Но это и наша общая задача — всех тех, кому дорог свет знания, кто болезненно чуток к рецидивам обскурантизма и мракобесия. В конце концов, самый надежный экзаменатор твердости мировоззрения — не школьный учитель и не вузовский преподаватель, а сама жизнь. На удивление много есть людей даже и с высшим образованием, даже с оценкой «отлично» по философии, которые с восторгом бросаются навстречу любой псевдонаучной ахинее, с готовностью становятся под ее знамена, забывая азы, которые они когда-то прилежно зубрили в школе и институте, но которые не затронули их души. В конце концов, каким-то минимумом стойкости против напора нелепиц должен обладать всякий интеллигентный человек.
А то ведь часто так бывает: малейшее дуновение ветерка, доносящего какой-то псевдонаучный вздор, приводит человека в растерянность. Вот в некоем учреждении выступил некий самозваный лектор, который в очередной раз заверил слушателей, что Землю посещают инопланетяне, продемонстрировал слайды, зарисовки инопланетных кораблей и даже «людей» в них (правда, как пишет автор, «не очень похожих на нас — землян»).

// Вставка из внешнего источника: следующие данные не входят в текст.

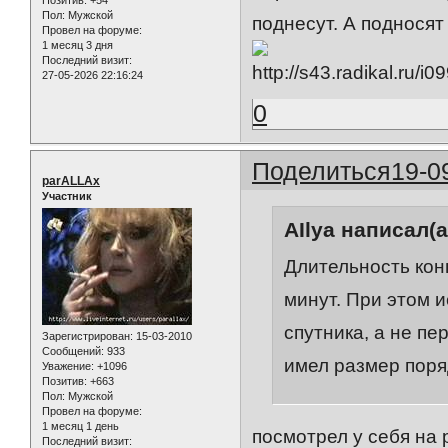
Пол:
Мужской
поднесут. А подносят
Провел на форуме:
1 месяц 3 дня
Последний визит:
27-05-2026 22:16:24
0
Поделиться
19-0
parALLAx
Участник
AIlya написал(а
Длительность кон
минут. При этом и
спутника, а не п
Зарегистрирован
: 15-03-2010
Сообщений:
933
имел размер поряд
Уважение:
+1096
Позитив:
+663
Пол:
Мужской
Провел на форуме:
1 месяц 1 день
посмотрел у себя на 
Последний визит: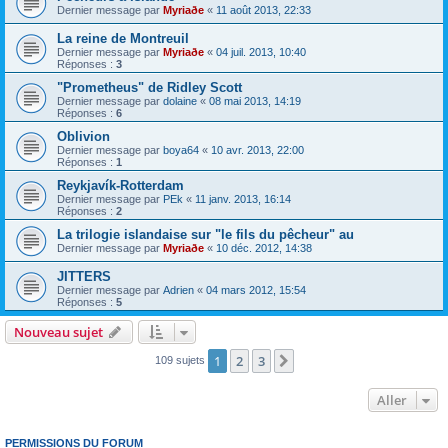
Dernier message par
Myriaðe
«
11 août 2013, 22:33
La reine de Montreuil
Dernier message par
Myriaðe
«
04 juil. 2013, 10:40
Réponses :
3
"Prometheus" de Ridley Scott
Dernier message par
dolaine
«
08 mai 2013, 14:19
Réponses :
6
Oblivion
Dernier message par
boya64
«
10 avr. 2013, 22:00
Réponses :
1
Reykjavík-Rotterdam
Dernier message par
PEk
«
11 janv. 2013, 16:14
Réponses :
2
La trilogie islandaise sur "le fils du pêcheur" au
Dernier message par
Myriaðe
«
10 déc. 2012, 14:38
JITTERS
Dernier message par
Adrien
«
04 mars 2012, 15:54
Réponses :
5
Nouveau sujet
1
2
3
Suivant
109 sujets
Aller
PERMISSIONS DU FORUM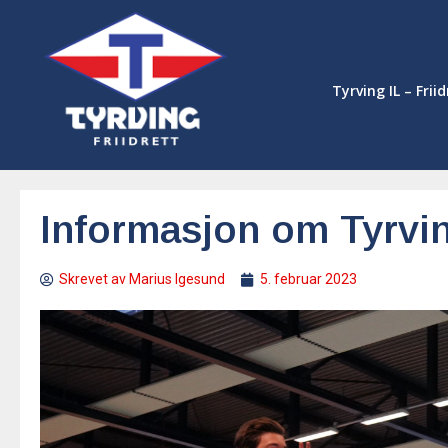
Tyrving IL – Frii
Informasjon om Tyrvi
Skrevet av
Marius Igesund
5. februar 2023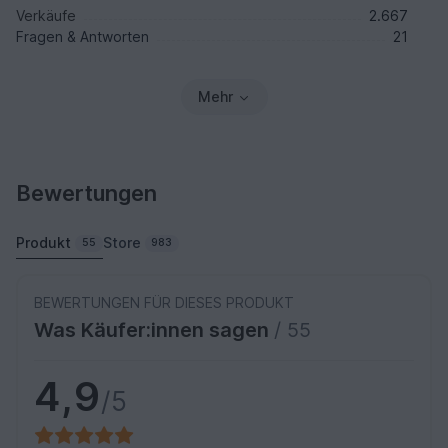
Verkäufe
2.667
Fragen & Antworten
21
Mehr
Bewertungen
Produkt
Store
55
983
BEWERTUNGEN FÜR DIESES PRODUKT
Was Käufer:innen sagen
/ 55
4,9
/5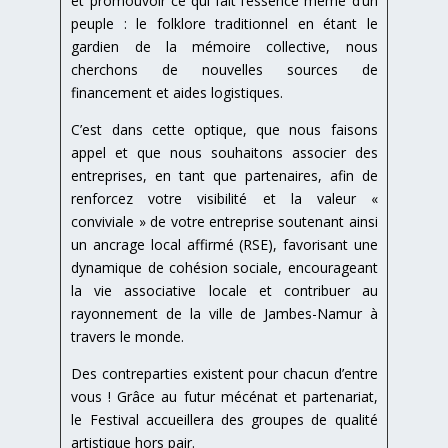
et promouvoir ce qui fait l’essence même d’un
peuple : le folklore traditionnel en étant le
gardien de la mémoire collective, nous
cherchons de nouvelles sources de
financement et aides logistiques.
C’est dans cette optique, que nous faisons
appel et que nous souhaitons associer des
entreprises, en tant que partenaires, afin de
renforcez votre visibilité et la valeur «
conviviale » de votre entreprise soutenant ainsi
un ancrage local affirmé (RSE), favorisant une
dynamique de cohésion sociale, encourageant
la vie associative locale et contribuer au
rayonnement de la ville de Jambes-Namur à
travers le monde.
Des contreparties existent pour chacun d’entre
vous ! Grâce au futur mécénat et partenariat,
le Festival accueillera des groupes de qualité
artistique hors pair.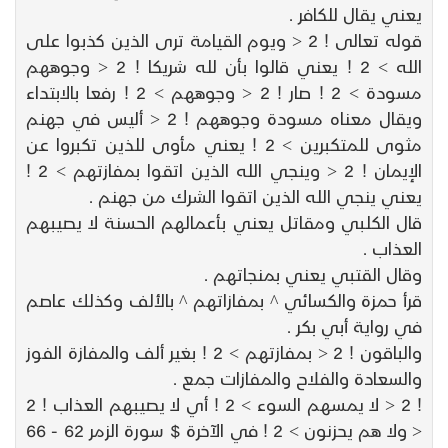
يعني يقال للكافر .
قوله تعالى ! 2 < ويوم القيامة ترى الذين كذبوا على
الله > 2 ! يعني قالوا بأن لله شريكا ! 2 < وجوههم
مسودة > 2 ! صار ! 2 < وجوههم > 2 ! رفعا بالابتداء
ويقال معناه مسودة وجوههم ! 2 < أليس في جهنم
مثوى للمتكبرين > 2 ! يعني مأوى للذين تكبروا عن
الإيمان ! 2 < وينجي الله الذين اتقوا بمفازتهم > 2 !
يعني ينجي الله الذين اتقوا الشرك من جهنم .
قال الكلبي ومقاتل يعني بأعمالهم الحسنة لا يصيبهم
العذاب .
وقال القتبي يعني بمنجاتهم .
قرأ حمزة والكسائي ^ بمفازاتهم ^ بالألف وكذلك عاصم
في رواية أبي بكر .
والباقون ! 2 < بمفازتهم > 2 ! بغير ألف والمفازة الفوز
والسعادة والفلاح والمفازات جمع .
! 2 < لا يمسهم السوء > 2 ! أي لا يصيبهم العذاب ! 2
< ولا هم يحزنون > 2 ! في الآخرة $ سورة الزمر 62 - 66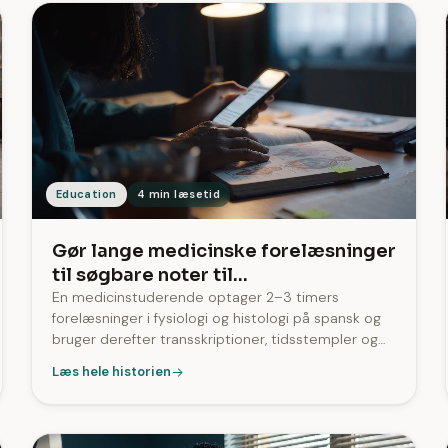
Education
4 min læsetid
Gør lange medicinske forelæsninger
til søgbare noter til
eksamenslæsning
En medicinstuderende optager 2–3 timers
forelæsninger i fysiologi og histologi på spansk og
bruger derefter transskriptioner, tidsstempler og
AI-resuméer til repetition før eksamen. SozAI
Læs hele historien
behandler filer på op til 2,8 timer.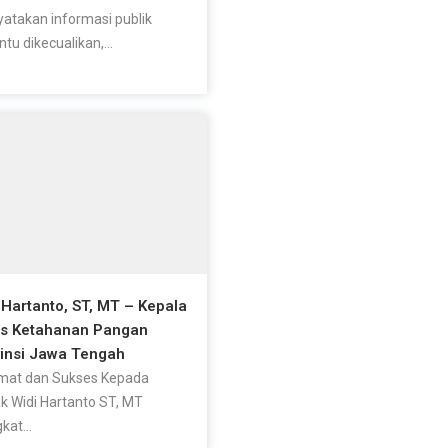
atakan informasi publik
ntu dikecualikan,...
 Hartanto, ST, MT – Kepala
as Ketahanan Pangan
insi Jawa Tengah
mat dan Sukses Kepada
k Widi Hartanto ST, MT
kat...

Лектор приводил многочисленные свидетельства очевидцев «летающих тарелок» и «для полной убедительности показал копии протоколов, подписанных двумя космонавтами, по свидетельству которых «летающие тарелки» якобы сопровождали их в космосе». И вот уже автор письма трезвонит во все колокола: куда смотрит наука, почему не исследует, не изучает, не разъясняет?
Наука старается, но она не может очертя голову бросаться на всякое сообщение об очередном «чуде». Это то же самое, что требовать от «скорой помощи» выезжать — без малейшей попытки проверить телефон и адрес — по всем вызовам. Выездов по ложным вызовам и без того много — и у «скорой помощи», и у науки. Бесполезно тратятся средства, силы, время высококвалифицированных людей. Это ведь только так говорится, что в науке отрицательный результат — тоже результат. Какой смысл, например, проверять очередное утверждение, что некто может силой воли приподнимать стулья над полом? Куда продвинется наука, убедившись, что на деле ничего подобного не происходит? Разве не достаточно просто нашей образованности, интеллигентности, чтобы заключить, что все это — вздор? Оказывается, недостаточно. Многие «образованные» и «интеллигентные» люди верят: все может быть, нет ничего такого, что было бы невозможно.